I managed to get basic stuff like paragraphs and headings working, but then I ran up against the inadequacies of the tools available. Images aren't really supported well enough. JPEG bitmaps work, but not PNG, and EPS works, but Acroread can't display them, although they do show up in printouts. I even tried using SVG now that I've discovered that recent versions of transfig can convert xfig diagrams to SVG, but that didn't work at all.
Tables are another big problem. FOP only supports the ‘fixed’ table layout mode, which means that you have to specify the width of each column in the table by hand. Come on now, even Netscape 4 could work out how wide to make the columns in tables!

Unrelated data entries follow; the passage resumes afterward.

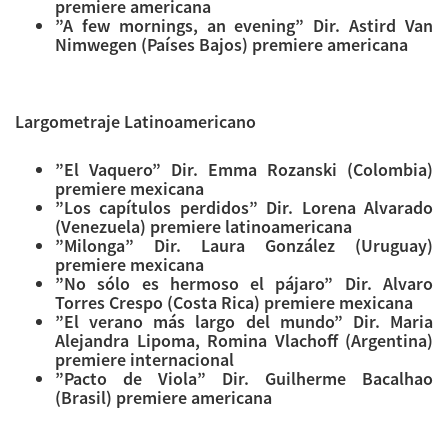
premiere americana
”A few mornings, an evening” Dir. Astird Van
Nimwegen (Países Bajos) premiere americana
Largometraje Latinoamericano
”El Vaquero” Dir. Emma Rozanski (Colombia)
premiere mexicana
”Los capítulos perdidos” Dir. Lorena Alvarado
(Venezuela) premiere latinoamericana
”Milonga” Dir. Laura González (Uruguay)
premiere mexicana
”No sólo es hermoso el pájaro” Dir. Alvaro
Torres Crespo (Costa Rica) premiere mexicana
”El verano más largo del mundo” Dir. Maria
Alejandra Lipoma, Romina Vlachoff (Argentina)
premiere internacional
”Pacto de Viola” Dir. Guilherme Bacalhao
(Brasil) premiere americana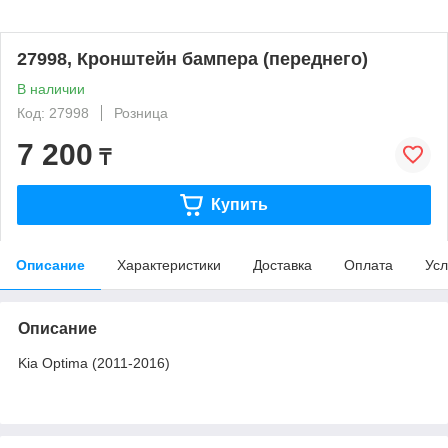
27998, Кронштейн бампера (переднего)
В наличии
Код: 27998
Розница
7 200
₸
Купить
Описание
Характеристики
Доставка
Оплата
Усл
Описание
Kia Optima (2011-2016)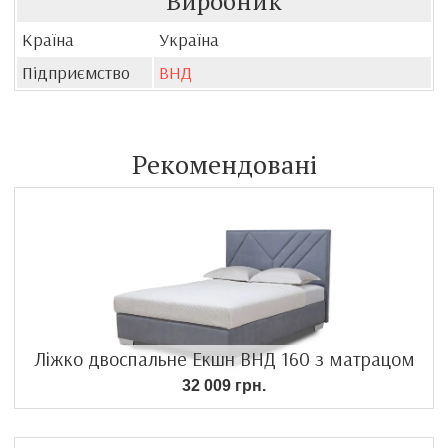
Виробник
Країна
Україна
Підприємство
ВНД
Рекомендовані
Ліжко двоспальне Екшн ВНД 160 з матрацом
32 009 грн.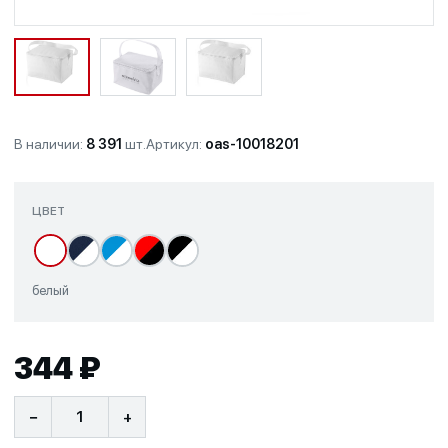
В наличии:
8 391
шт.
Артикул:
oas-10018201
ЦВЕТ
белый
344 ₽
−
+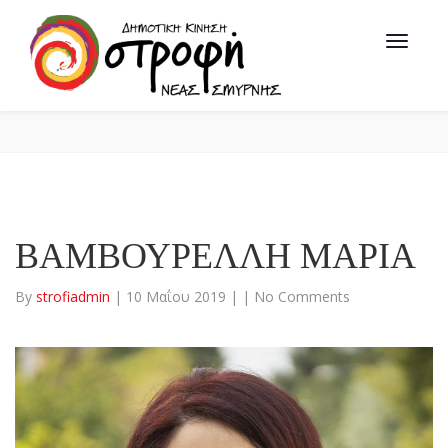
ΒΑΜΒΟΥΡΕΛΛΗ ΜΑΡΙΑ
By
strofiadmin
|
10 Μαΐου 2019
|
|
No Comments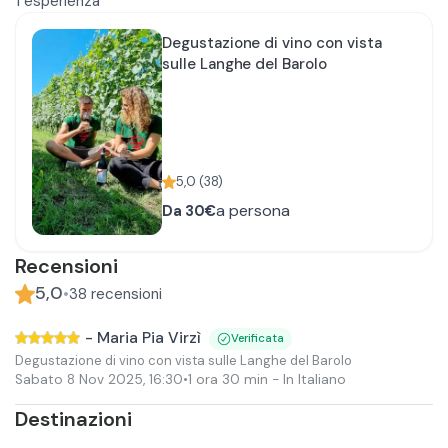
1
esperienza
Degustazione di vino con vista
sulle Langhe del Barolo
5,0
(
38
)
a persona
Da
30€
Recensioni
5,0
•
38
recensioni
-
Maria Pia Virzì
Verificata
Degustazione di vino con vista sulle Langhe del Barolo
Sabato 8 Nov 2025
,
16:30
•
1 ora 30 min
- In Italiano
Destinazioni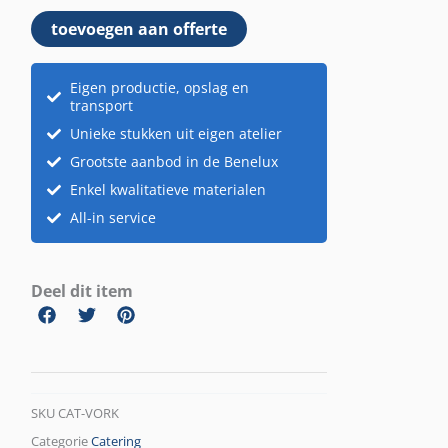
toevoegen aan offerte
Eigen productie, opslag en
transport
Unieke stukken uit eigen atelier
Grootste aanbod in de Benelux
Enkel kwalitatieve materialen
All-in service
Deel dit item
SKU
CAT-VORK
Categorie
Catering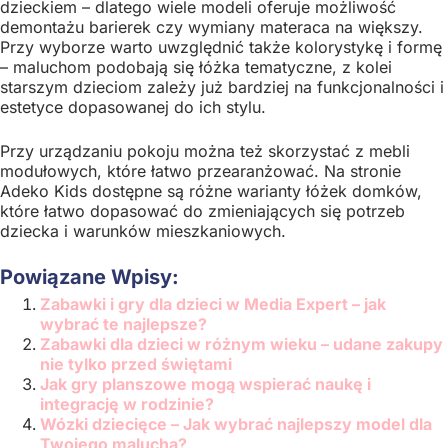
dzieckiem – dlatego wiele modeli oferuje możliwość
demontażu barierek czy wymiany materaca na większy.
Przy wyborze warto uwzględnić także kolorystykę i formę
– maluchom podobają się łóżka tematyczne, z kolei
starszym dzieciom zależy już bardziej na funkcjonalności i
estetyce dopasowanej do ich stylu.
Przy urządzaniu pokoju można też skorzystać z mebli
modułowych, które łatwo przearanżować. Na stronie
Adeko Kids dostępne są różne warianty łóżek domków,
które łatwo dopasować do zmieniających się potrzeb
dziecka i warunków mieszkaniowych.
Powiązane Wpisy:
Zabawki i gry dla dzieci w Media Expert – jak
wybrać te najlepsze?
Zabawki dla dzieci w różnym wieku – udane zakupy
nie tylko przed świętami
Jak gry planszowe mogą wspierać naukę i
integrację w rodzinie?
Wózki dziecięce – Jak wybrać najlepszy model dla
Twojego malucha?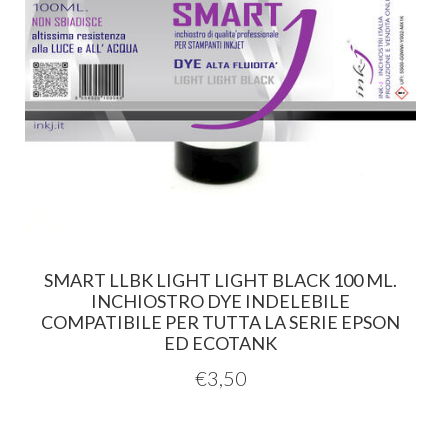
SMART LLBK LIGHT LIGHT BLACK 100 ML.
INCHIOSTRO DYE INDELEBILE
COMPATIBILE PER TUTTA LA SERIE EPSON
ED ECOTANK
€
3,50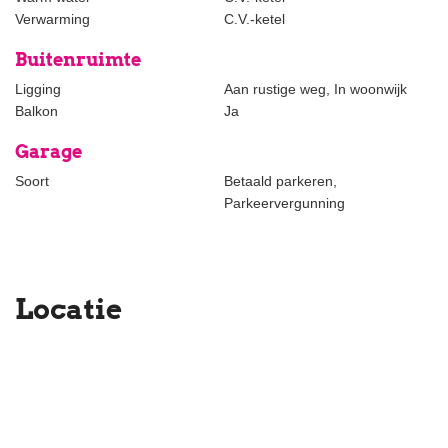
Verwarming
C.V.-ketel
Buitenruimte
Ligging
Aan rustige weg, In woonwijk
Balkon
Ja
Garage
Soort
Betaald parkeren,
Parkeervergunning
Locatie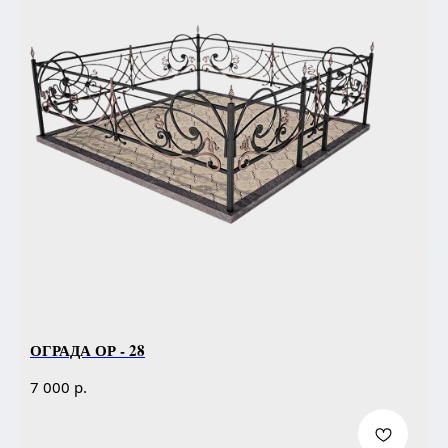
ОГРАДА ОР - 28
р.
7 000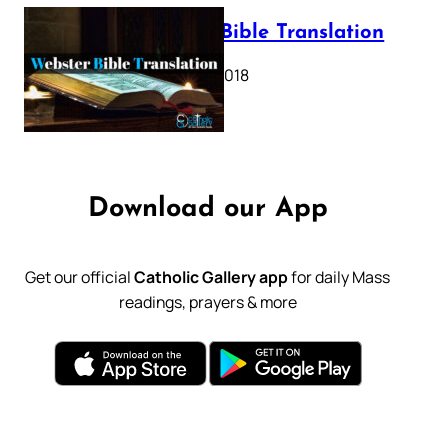
Webster Bible Translation
October 11, 2018
Download our App
Get our official
Catholic Gallery app
for daily Mass
readings, prayers & more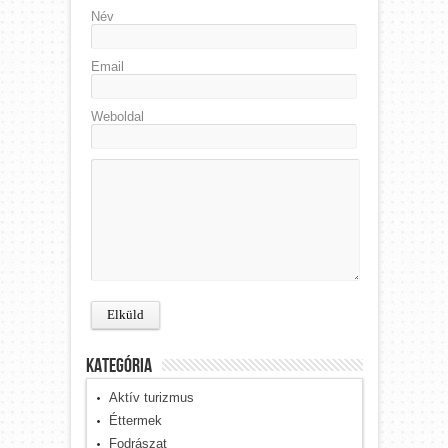
Név
Email
Weboldal
kategória
Aktív turizmus
Éttermek
Fodrászat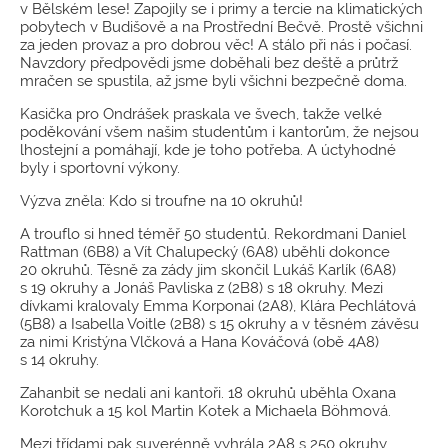
v Bělském lese! Zapojily se i primy a tercie na klimatických
pobytech v Budišově a na Prostřední Bečvě. Prostě všichni
za jeden provaz a pro dobrou věc! A stálo při nás i počasí.
Navzdory předpovědi jsme doběhali bez deště a průtrž
mračen se spustila, až jsme byli všichni bezpečně doma.
Kasička pro Ondrášek praskala ve švech, takže velké
poděkování všem našim studentům i kantorům, že nejsou
lhostejní a pomáhají, kde je toho potřeba. A úctyhodné
byly i sportovní výkony.
Výzva zněla: Kdo si troufne na 10 okruhů!
A trouflo si hned téměř 50 studentů. Rekordmani Daniel
Rattman (6B8) a Vít Chalupecký (6A8) uběhli dokonce
20 okruhů. Těsně za zády jim skončil Lukáš Karlík (6A8)
s 19 okruhy a Jonáš Pavliska z (2B8) s 18 okruhy. Mezi
dívkami kralovaly Emma Korponai (2A8), Klára Pechlátová
(5B8) a Isabella Voitle (2B8) s 15 okruhy a v těsném závěsu
za nimi Kristýna Vlčková a Hana Kováčová (obě 4A8)
s 14 okruhy.
Zahanbit se nedali ani kantoři. 18 okruhů uběhla Oxana
Korotchuk a 15 kol Martin Kotek a Michaela Böhmová.
Mezi třídami pak suverénně vyhrála 2A8 s 250 okruhy,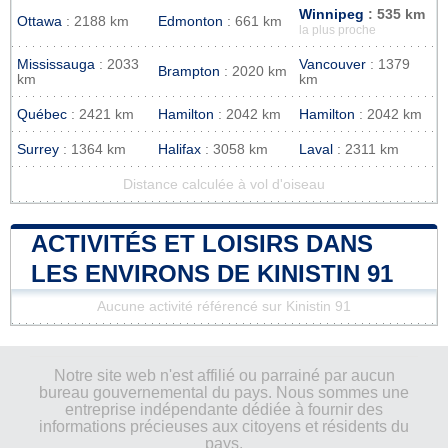
Winnipeg
: 535 km
Ottawa
: 2188 km
Edmonton
: 661 km
la plus proche
Mississauga
: 2033
Vancouver
: 1379
Brampton
: 2020 km
km
km
Québec
: 2421 km
Hamilton
: 2042 km
Hamilton
: 2042 km
Surrey
: 1364 km
Halifax
: 3058 km
Laval
: 2311 km
Distance calculée à vol d'oiseau
ACTIVITÉS ET LOISIRS DANS
LES ENVIRONS DE KINISTIN 91
Aucune activité référencé sur Kinistin 91
Notre site web n'est affilié ou parrainé par aucun
bureau gouvernemental du pays. Nous sommes une
entreprise indépendante dédiée à fournir des
informations précieuses aux citoyens et résidents du
pays.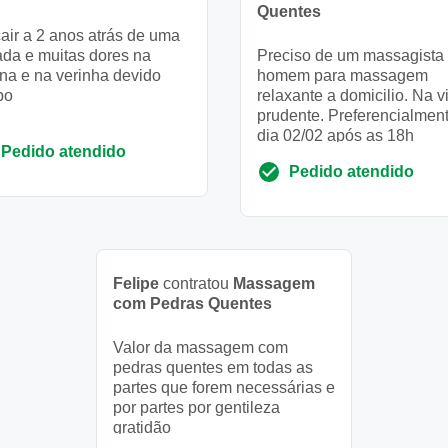
Quentes
air a 2 anos atrás de uma
da e muitas dores na
Preciso de um massagista
na e na verinha devido
homem para massagem
bo
relaxante a domicilio. Na v
prudente. Preferencialmen
dia 02/02 após as 18h
Pedido atendido
Pedido atendido
Felipe
contratou
Massagem
com Pedras Quentes
Valor da massagem com
pedras quentes em todas as
partes que forem necessárias e
por partes por gentileza
gratidão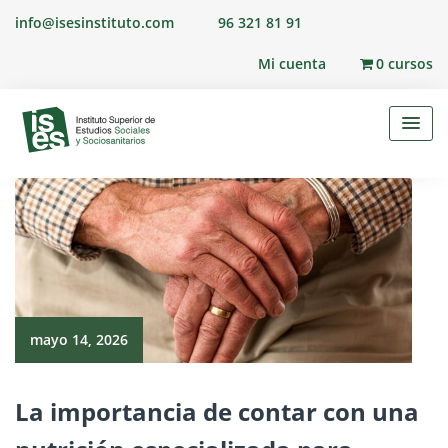
Skip
info@isesinstituto.com
96 321 81 91
to
content
Mi cuenta
0 cursos
mayo 14, 2026
La importancia de contar con una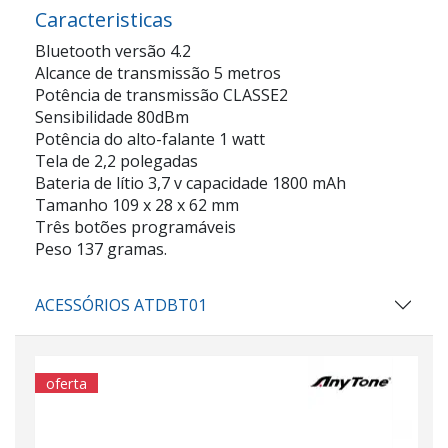
Caracteristicas
Bluetooth versão 4.2
Alcance de transmissão 5 metros
Potência de transmissão CLASSE2
Sensibilidade 80dBm
Potência do alto-falante 1 watt
Tela de 2,2 polegadas
Bateria de lítio 3,7 v capacidade 1800 mAh
Tamanho 109 x 28 x 62 mm
Três botões programáveis
Peso 137 gramas.
ACESSÓRIOS ATDBT01
oferta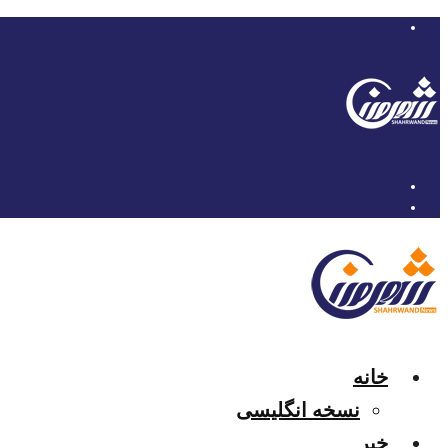
خانه
نسخه انگلیسی
خبر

FOP seems to be riddled with bugs. There are many situations—some
caused by bad input and some out-and-out bugs—which just make it
give up with a NullPointerException. In particularly extreme
cases it just dies printing ‘null’. There are very few
situations when it actually tells you what went wrong. Worst of all, a
lot of these bugs are affected by particular measurements in the page
layout, with some values working perfectly and others resulting in a
mysterious crash.
So for example I can have a bottom margin on my
‘region-body’ of 11mm or 16mm, but not anything in between.
I can have 1.2em of space before my main heading, but not 1.3em. It's
infuriating!
Anyway, If anyone's interested, the stuff I've done so far is available as a tar ball (html_to_pdf.tar.gz). The PDF output is also available (command_line.pdf). Hillariously, it takes 8–11 seconds for FOP to build this simple 5 page PDF on my relatively fast box.